Print the line containing "focal_35mm: 2089" and every line after it exactly as written, through the end of the records.
-- Data for processing follows --
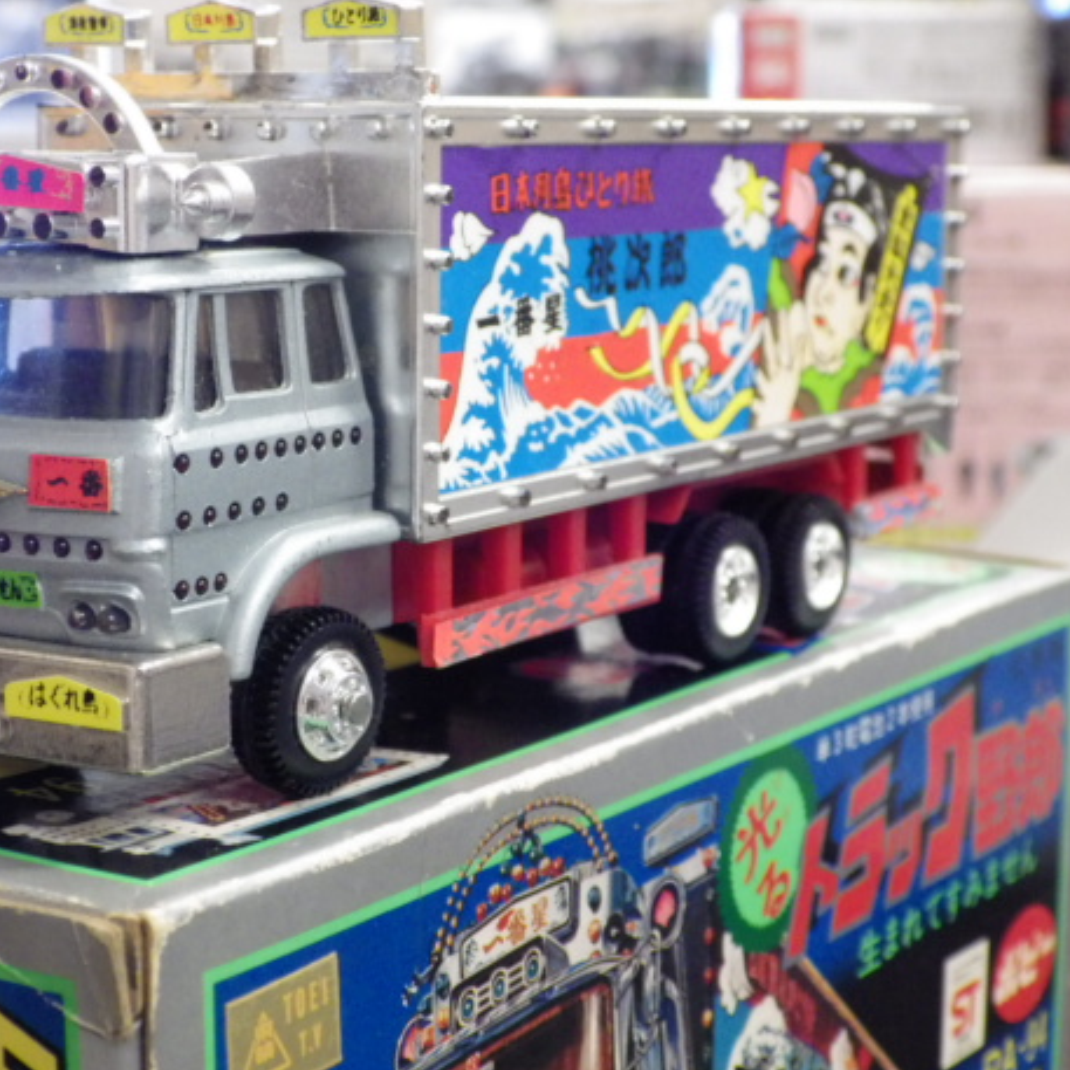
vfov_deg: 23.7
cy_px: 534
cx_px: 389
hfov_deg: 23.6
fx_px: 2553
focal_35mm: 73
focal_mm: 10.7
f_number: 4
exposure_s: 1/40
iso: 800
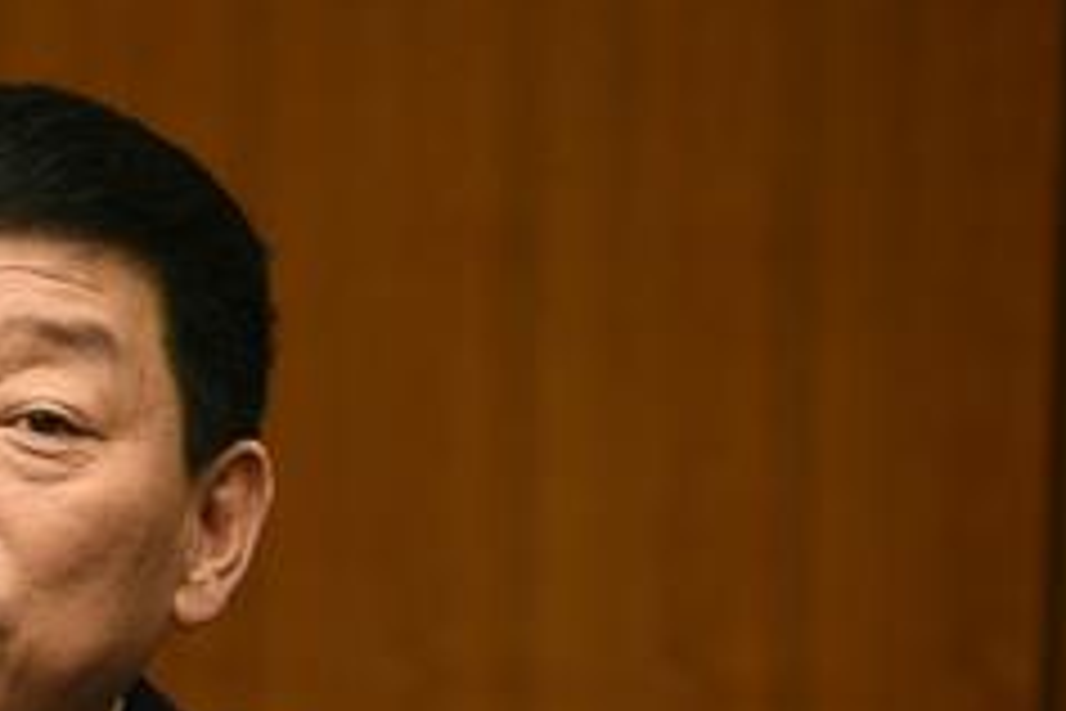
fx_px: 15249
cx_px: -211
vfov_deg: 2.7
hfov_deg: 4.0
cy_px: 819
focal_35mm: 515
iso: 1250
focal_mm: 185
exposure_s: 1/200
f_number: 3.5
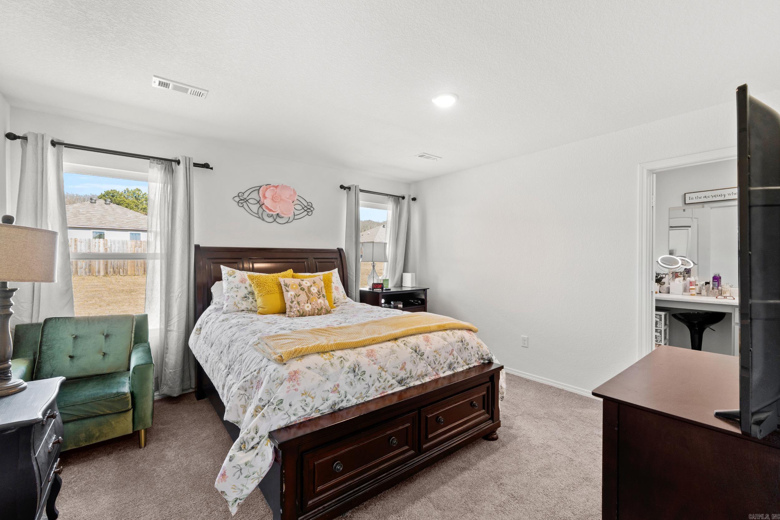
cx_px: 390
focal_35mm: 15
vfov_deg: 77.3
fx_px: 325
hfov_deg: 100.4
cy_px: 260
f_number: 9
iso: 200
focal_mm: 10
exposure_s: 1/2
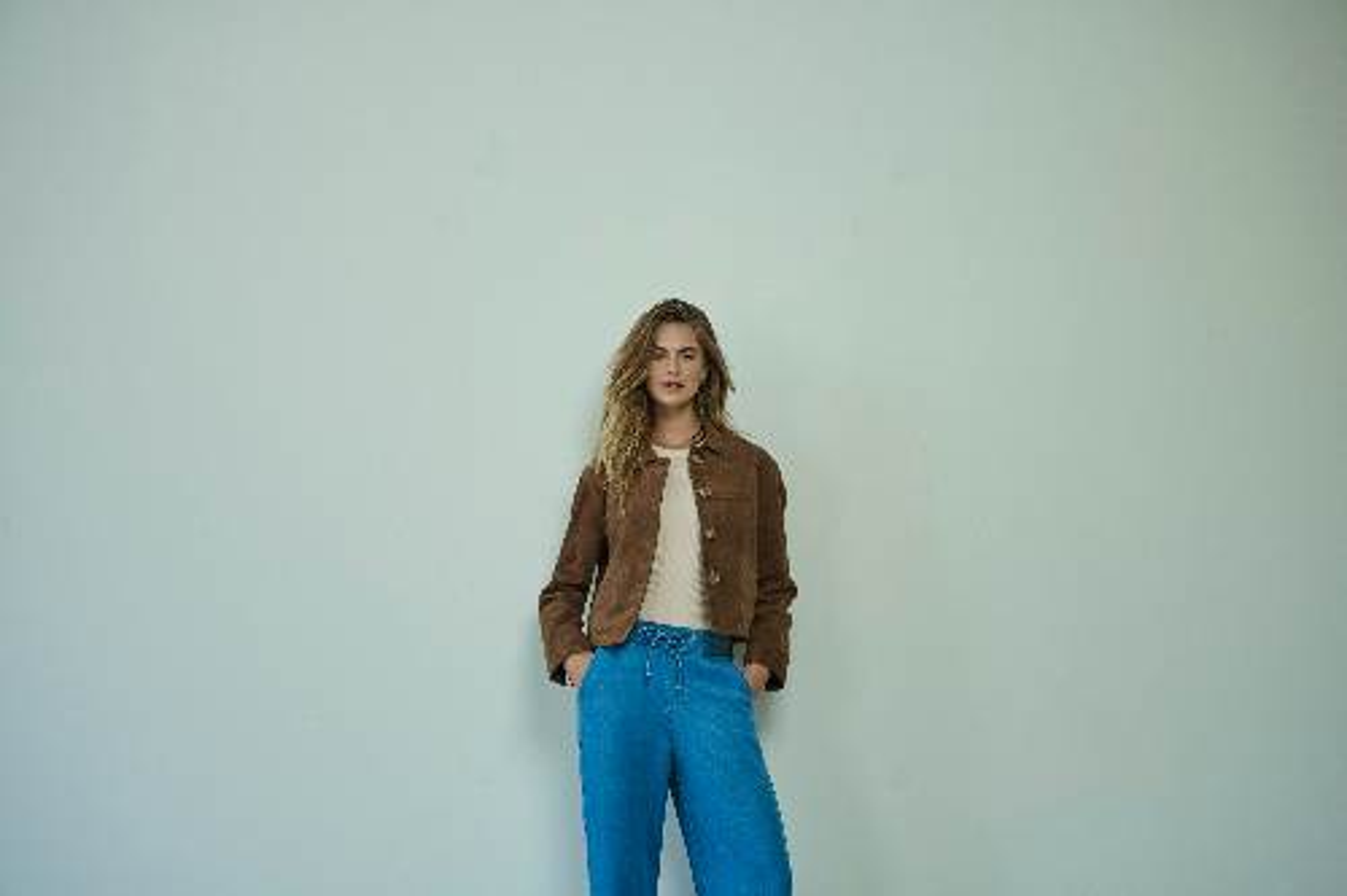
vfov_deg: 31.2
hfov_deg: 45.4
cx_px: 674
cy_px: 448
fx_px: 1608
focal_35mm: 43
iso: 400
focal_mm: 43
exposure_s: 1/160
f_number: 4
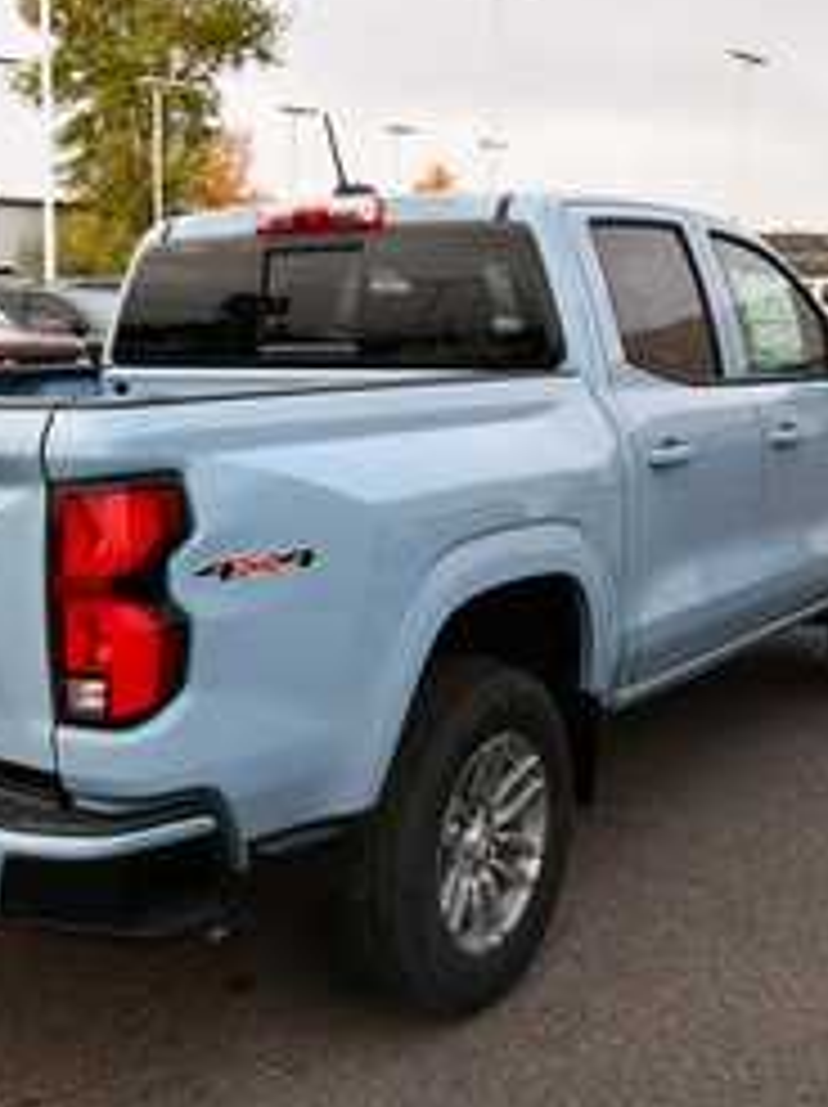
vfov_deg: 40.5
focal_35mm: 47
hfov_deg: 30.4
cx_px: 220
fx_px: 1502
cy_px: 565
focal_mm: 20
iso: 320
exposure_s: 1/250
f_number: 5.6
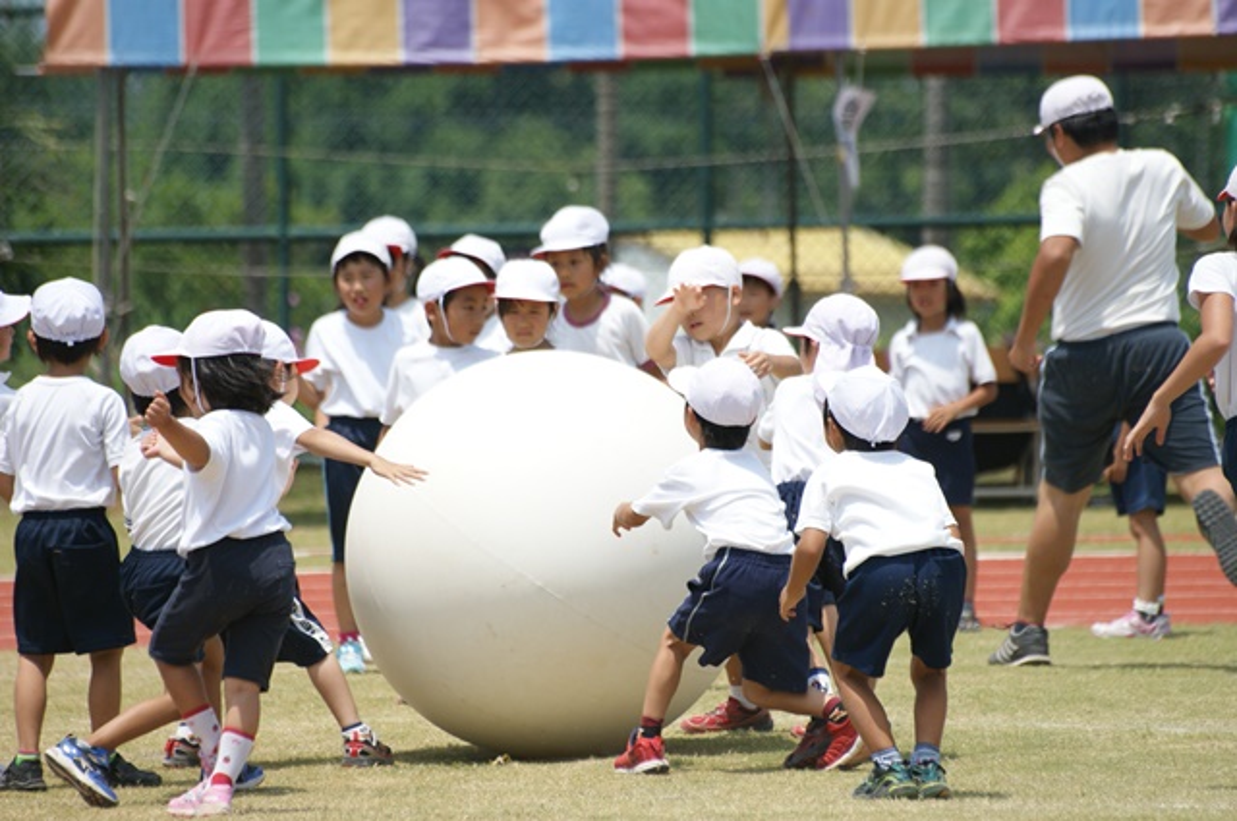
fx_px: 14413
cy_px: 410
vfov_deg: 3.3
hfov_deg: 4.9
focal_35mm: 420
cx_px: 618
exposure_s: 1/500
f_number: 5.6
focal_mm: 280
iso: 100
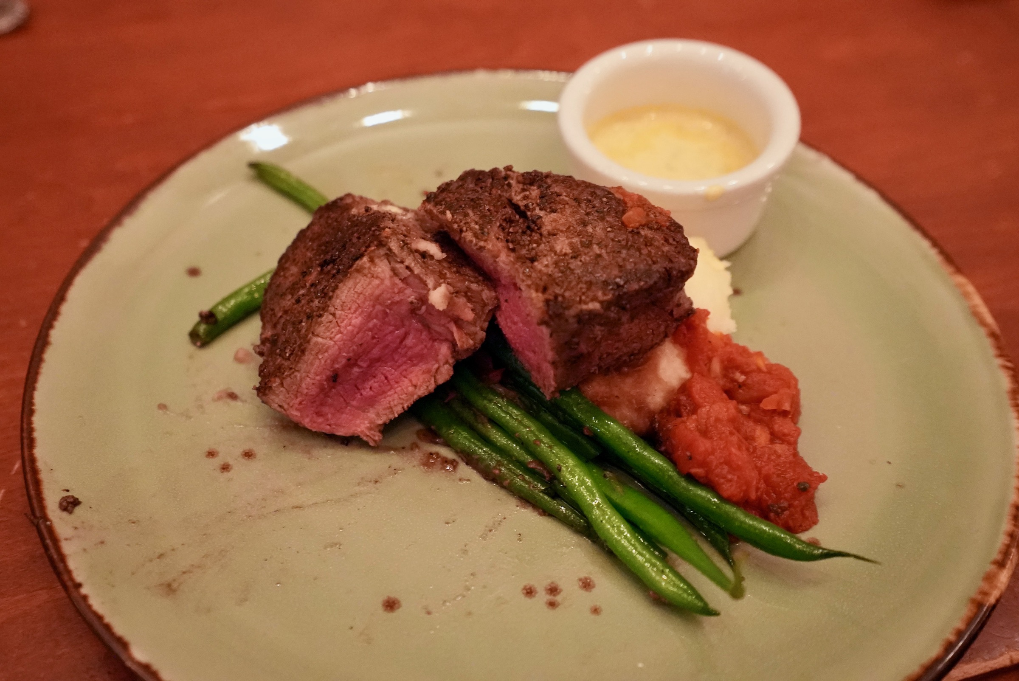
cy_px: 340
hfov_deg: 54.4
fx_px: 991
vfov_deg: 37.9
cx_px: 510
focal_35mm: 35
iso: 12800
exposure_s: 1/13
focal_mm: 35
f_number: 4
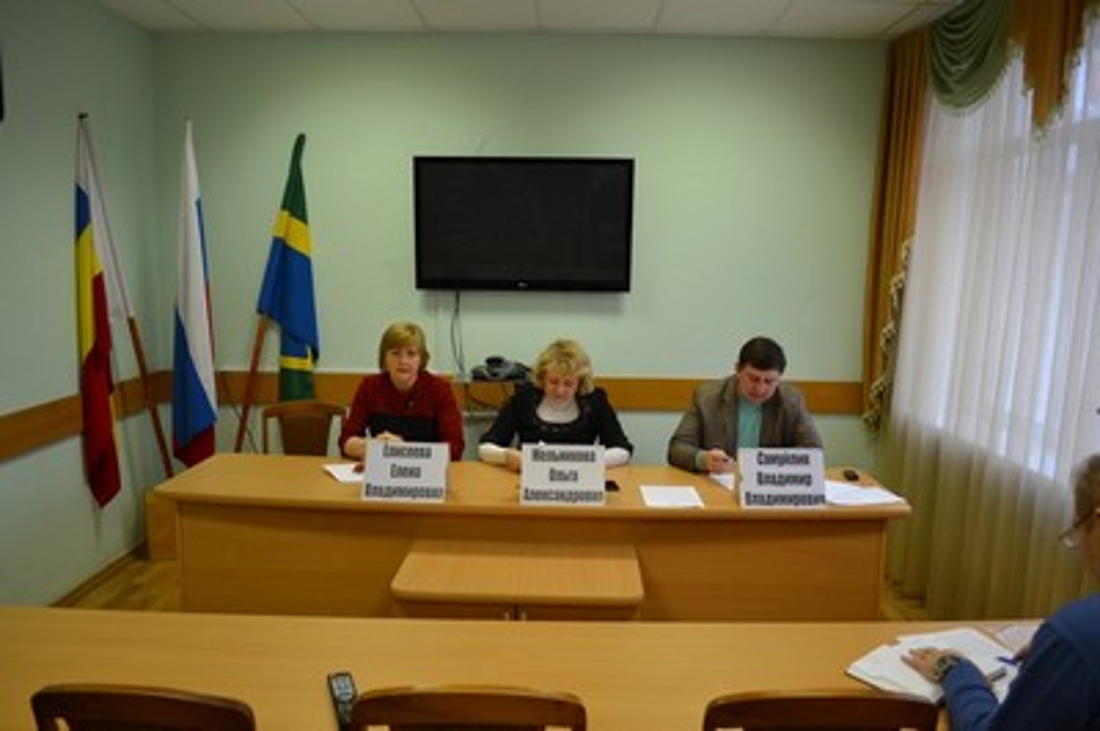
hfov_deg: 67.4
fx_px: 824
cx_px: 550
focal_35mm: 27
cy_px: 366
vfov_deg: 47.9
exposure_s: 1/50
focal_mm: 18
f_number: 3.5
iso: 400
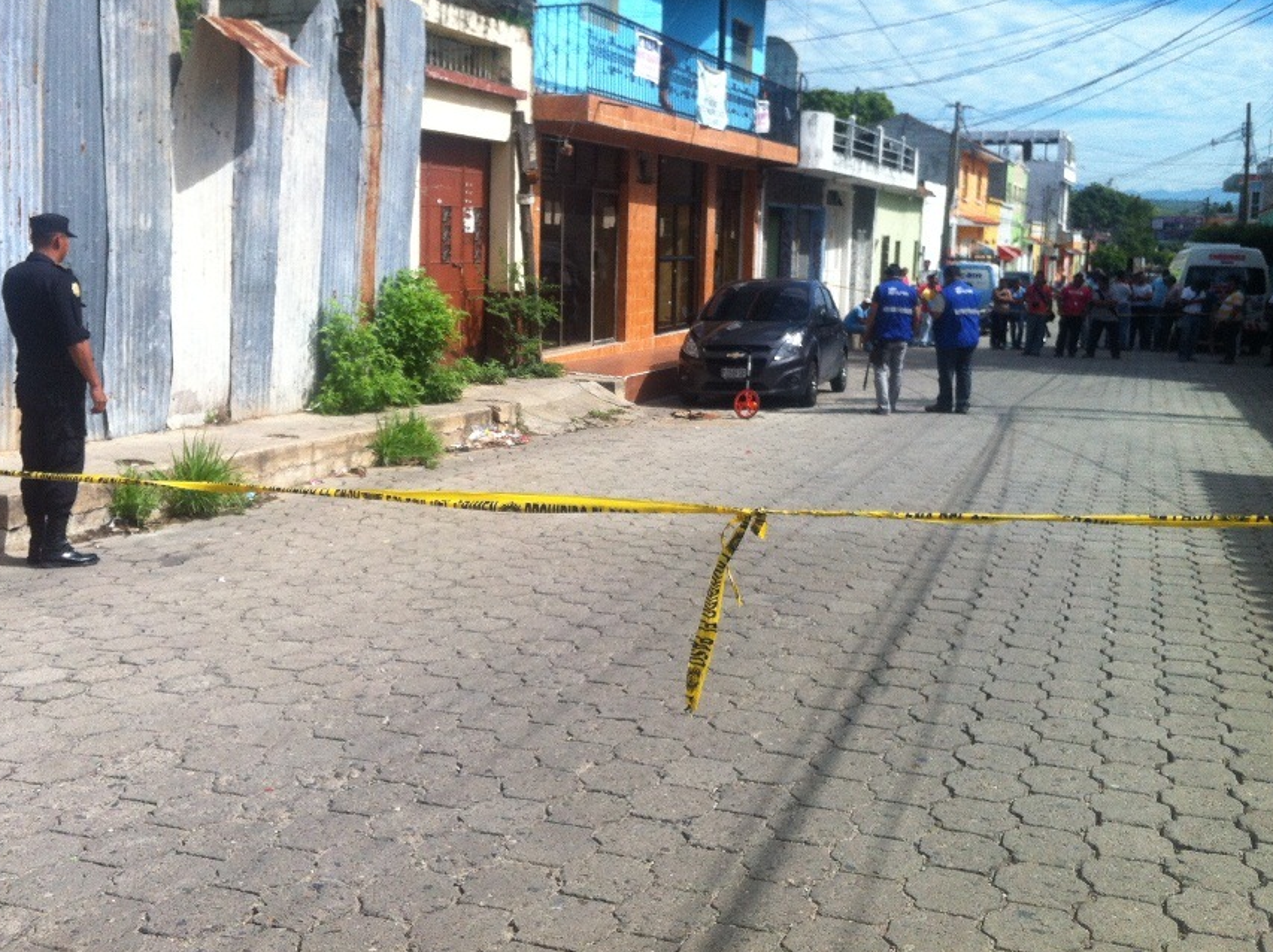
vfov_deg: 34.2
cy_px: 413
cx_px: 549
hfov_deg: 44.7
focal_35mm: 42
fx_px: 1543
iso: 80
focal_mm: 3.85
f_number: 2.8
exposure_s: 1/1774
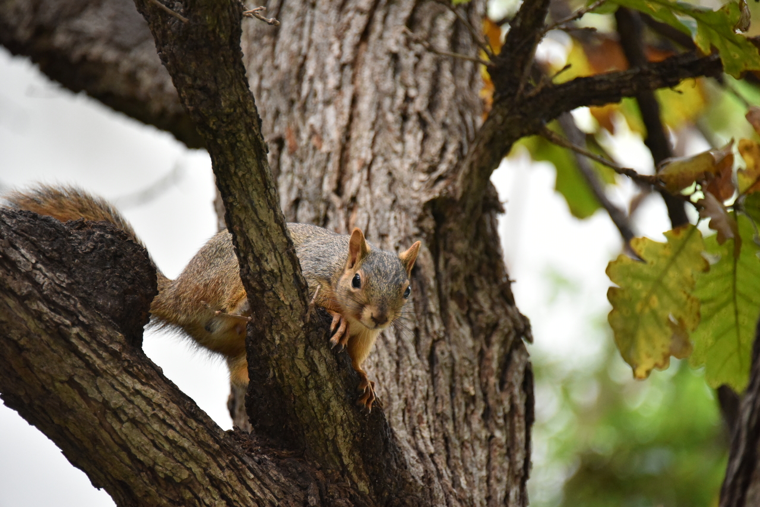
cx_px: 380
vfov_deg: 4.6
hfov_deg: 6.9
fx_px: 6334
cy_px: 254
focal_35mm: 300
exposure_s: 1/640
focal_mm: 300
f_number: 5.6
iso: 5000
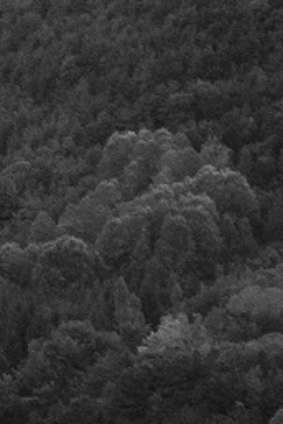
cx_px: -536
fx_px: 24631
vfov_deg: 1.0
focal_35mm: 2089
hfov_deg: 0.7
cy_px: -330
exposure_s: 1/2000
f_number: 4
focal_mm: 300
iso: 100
-- Data for processing concluded --
- [Written solution]
focal_35mm: 2089
hfov_deg: 0.7
cy_px: -330
exposure_s: 1/2000
f_number: 4
focal_mm: 300
iso: 100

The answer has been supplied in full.